First of all, I love film.In elementary school I was one of those AV monitor dorks who wheeled the projection equipment into your room and threaded the film whenever your teacher needed a break and forced you to watch that boring volcano documentary again. I started shooting with Super-8 cameras as a 12-year old and spent many a long night gluing edits together in my dark, noxious-fume-laced-room. I later finally got my hands on real 16mm equipment as a film major at S.F State. We Cinema students scoffed at the broadcast arts department kids and their aesthetically inferior crappy-assed video cameras that they were forced to use. Eventually as a professional video editor, I spent many long hours trying to make video look more like film (Cinelook anybody), but it never really got there.
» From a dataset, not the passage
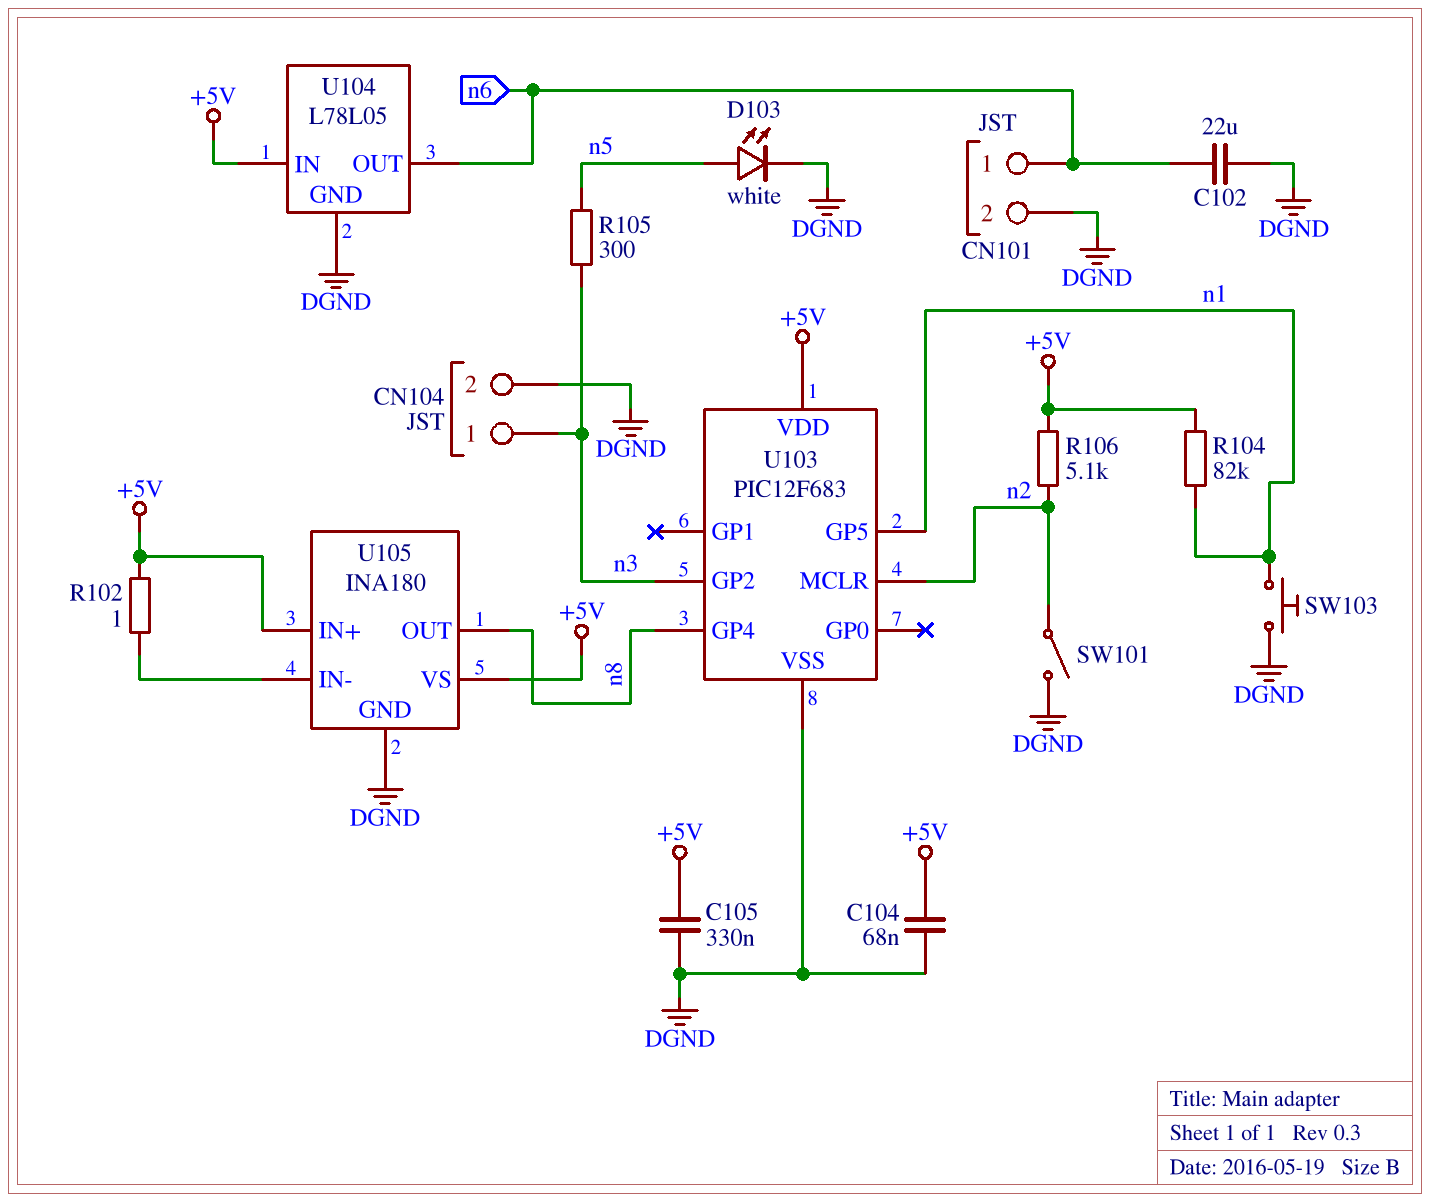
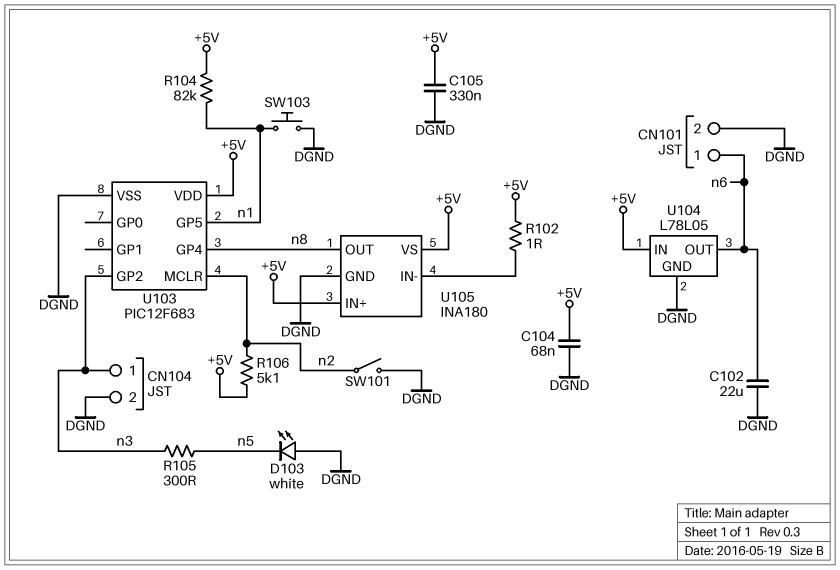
D103: LED white (A n5, K DGND) -> LED white (A DGND, K n5)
With its slightly stuttering 24 frames per second, motion picture film suggested another reality altogether different from our own - a place to pour our ideas, our emotions. It was the medium of visual poetry, of dreams. Video on the other hand, presented the harsh, glossy reality of the now. The faster frame rate of 30 frames per second made it appear to our eyes to be a glance not of art, but of our own mediocre everyday reality. Video was the realm of soap operas, of news, of live events.
I wanted to live in the filmic world of metaphor - of campfire tales and big-screen dreams. I fought the film battle long and hard, but you know, what?
It's over - film is dead! Long live digital!